The Ecosystem Collapse
The impact of Erik Seidel stepping back is symbolic, but the structural damage to the poker economy could be catastrophic. The poker ecosystem relies on a delicate balance of liquidity. Professional players provide the volume that keeps card rooms open, tournaments running, and prize pools guaranteeing millions.
Backing and staking—the practice where investors put up the money for a player’s buy-ins in exchange for a cut of the profits—would likely be decimated. Staking deals operate on thin margins. If a “horse” (the player) incurs a tax bill on a break-even year, who pays it? The backer? The player? The math of a standard 50/50 profit split collapses when the tax liability exceeds the actual profit.
Furthermore, the “grinder” class—the young pros Seidel expressed concern for—would be wiped out. A player grinding $1,500 and $3,000 events needs to play hundreds of tournaments a year to realize their equity. This high turnover ensures that their “gross winnings” figure is massive compared to their net profit. These are exactly the players the 90% cap targets most aggressively.
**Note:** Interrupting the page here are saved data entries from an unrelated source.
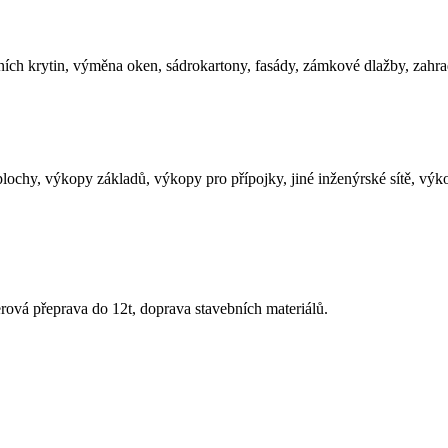
ích krytin, výměna oken, sádrokartony, fasády, zámkové dlažby, zahra
lochy, výkopy základů, výkopy pro přípojky, jiné inženýrské sítě, výk
rová přeprava do 12t, doprava stavebních materiálů.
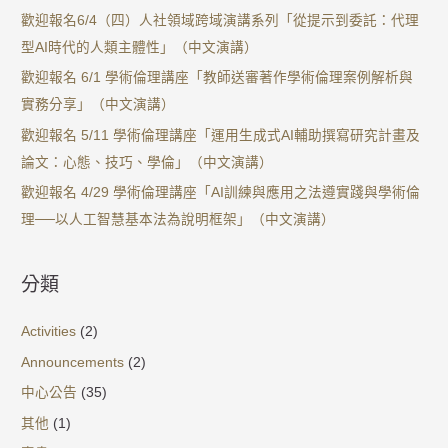
歡迎報名6/4（四）人社領域跨域演講系列「從提示到委託：代理
型AI時代的人類主體性」（中文演講）
歡迎報名 6/1 學術倫理講座「教師送審著作學術倫理案例解析與
實務分享」（中文演講）
歡迎報名 5/11 學術倫理講座「運用生成式AI輔助撰寫研究計畫及
論文：心態、技巧、學倫」（中文演講）
歡迎報名 4/29 學術倫理講座「AI訓練與應用之法遵實踐與學術倫
理──以人工智慧基本法為說明框架」（中文演講）
分類
Activities
(2)
Announcements
(2)
中心公告
(35)
其他
(1)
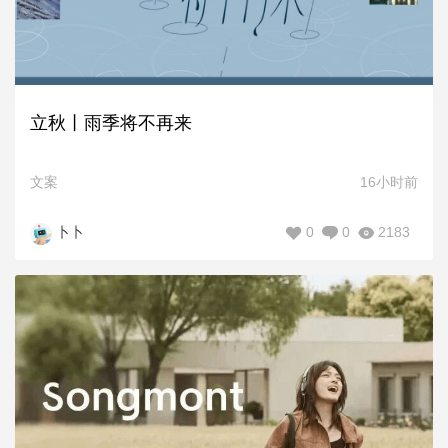
立秋丨雨季将不再来
文案
16小时前
0
0
2183
卜卜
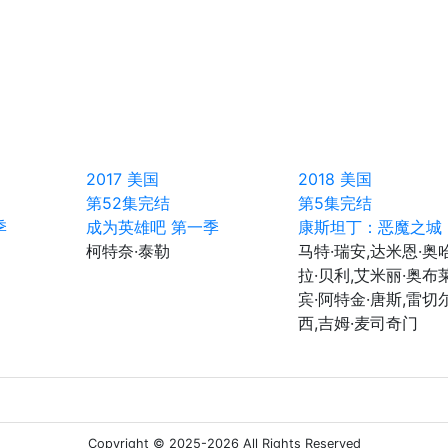
2017
美国
2018
美国
第52集完结
第5集完结
季
成为英雄吧 第一季
康斯坦丁：恶魔之城
柯特奈·泰勒
马特·瑞安,达米恩·奥
拉·贝利,艾米丽·奥布
宾·阿特金·唐斯,雷切
西,吉姆·麦司奇门
Copyright © 2025-2026 All Rights Reserved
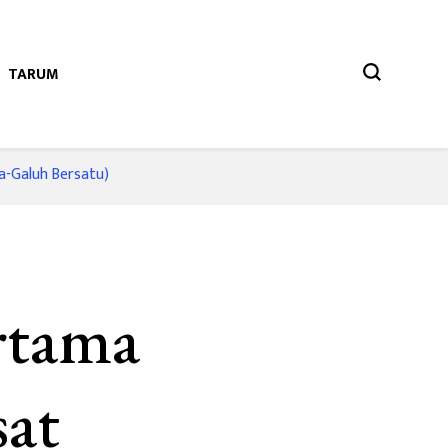
TARUM
a-Galuh Bersatu)
rtama
sat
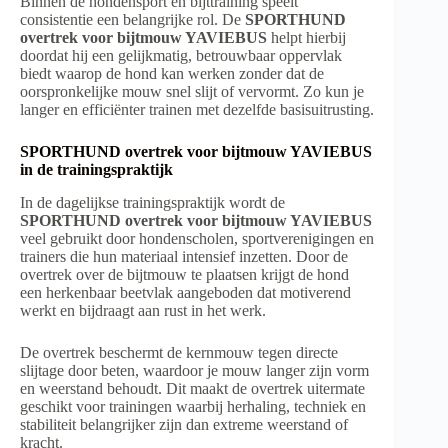
Binnen de hondensport en bijttraining speelt
consistentie een belangrijke rol. De
SPORTHUND
overtrek voor bijtmouw YAVIEBUS
helpt hierbij
doordat hij een gelijkmatig, betrouwbaar oppervlak
biedt waarop de hond kan werken zonder dat de
oorspronkelijke mouw snel slijt of vervormt. Zo kun je
langer en efficiënter trainen met dezelfde basisuitrusting.
SPORTHUND overtrek voor bijtmouw YAVIEBUS
in de trainingspraktijk
In de dagelijkse trainingspraktijk wordt de
SPORTHUND overtrek voor bijtmouw YAVIEBUS
veel gebruikt door hondenscholen, sportverenigingen en
trainers die hun materiaal intensief inzetten. Door de
overtrek over de bijtmouw te plaatsen krijgt de hond
een herkenbaar beetvlak aangeboden dat motiverend
werkt en bijdraagt aan rust in het werk.
De overtrek beschermt de kernmouw tegen directe
slijtage door beten, waardoor je mouw langer zijn vorm
en weerstand behoudt. Dit maakt de overtrek uitermate
geschikt voor trainingen waarbij herhaling, techniek en
stabiliteit belangrijker zijn dan extreme weerstand of
kracht.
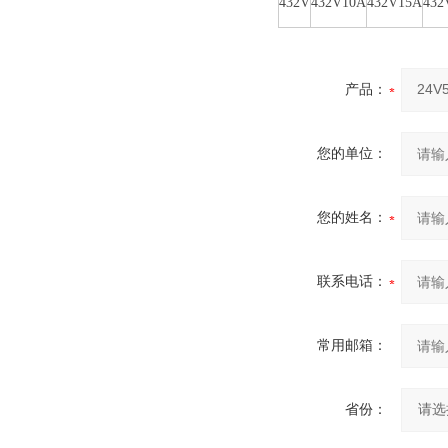
432V
432V10A
432V15A
432
产品：
您的单位：
您的姓名：
联系电话：
常用邮箱：
省份：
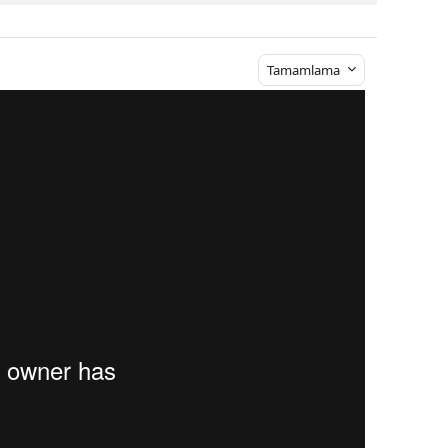
Tamamlama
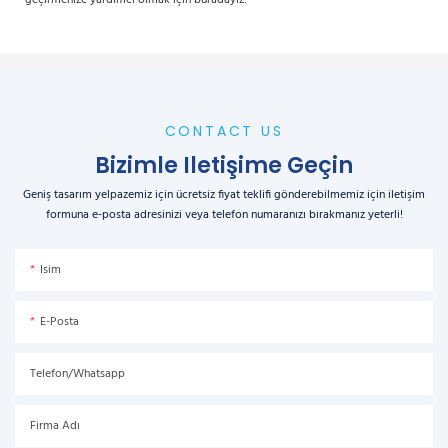
geçirmenize yardımcı olmak için buradayız!
CONTACT US
Bizimle Iletişime Geçin
Geniş tasarım yelpazemiz için ücretsiz fiyat teklifi gönderebilmemiz için iletişim
formuna e-posta adresinizi veya telefon numaranızı bırakmanız yeterli!
Isim
E-Posta
Telefon/Whatsapp
Firma Adı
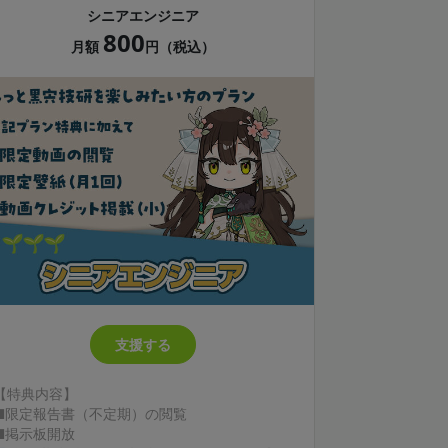
シニアエンジニア
800
月額
円（税込）
支援する
【特典内容】
■限定報告書（不定期）の閲覧
■掲示板開放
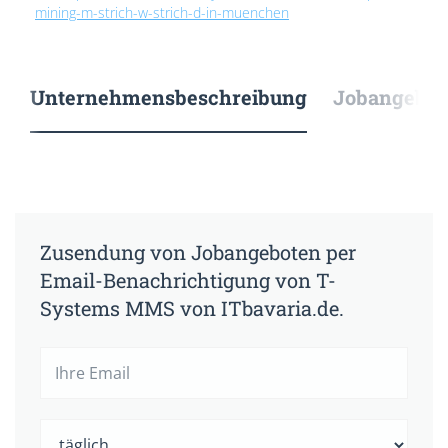
mining-m-strich-w-strich-d-in-muenchen
Unternehmensbeschreibung
Jobangebote
Zusendung von Jobangeboten per
Email-Benachrichtigung von T-
Systems MMS von ITbavaria.de.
Without them, tournament fields shrink, guarantees are missed, and casinos reduce their poker offerings.
The irony, as noted by critics like Phil Hellmuth, is that this policy might actually reduce total tax revenue. If pros play less, they win less, and they tip less. If they move abroad, they pay nothing to the US Treasury. If they quit to trade crypto or stocks, the casino industry loses its most reliable customers, especially in an era with ready
Adapting to a New Reality
Erik Seidel has reinvented himself half a dozen times. He transitioned from the analog days of physical tells to the digital age of GTO (Game Theory Optimal) play. He survived the influx of internet prodigies and the aggressive styles of the German high rollers. But you cannot GTO your way out of a tax bill that exceeds your profit.
Seidel has stated he will still play the “big ones”—the WSOP Main Event, perhaps the occasional WPT Championship. But the daily grind, the $10,000 High Rollers at the Aria, and the traveling circuit may become memories. He is effectively being priced out of his own profession by his own government.
For the fans, this is a tragedy. Watching Seidel work a final table is a masterclass in patience and predatory instinct. To see that career forcibly sunsetted not by a loss of skill, but by a line item in a budget bill, feels like an anticlimactic end to a blockbuster story.
As 2026 approaches, the poker world holds its breath. Will the FAIR BET Act find a way through the gridlock? Will the IRS issue a clarifying guidance that softens the blow? Or will the next World Series of Poker be noticeably quieter, missing the familiar faces that built the legend of Las Vegas, leaving empty seats where the giants used to sit?
The cards are in the air, but for the first time in a long time, the house—or rather, the House of Representatives—has dealt a hand that even Erik Seidel might not be able to beat.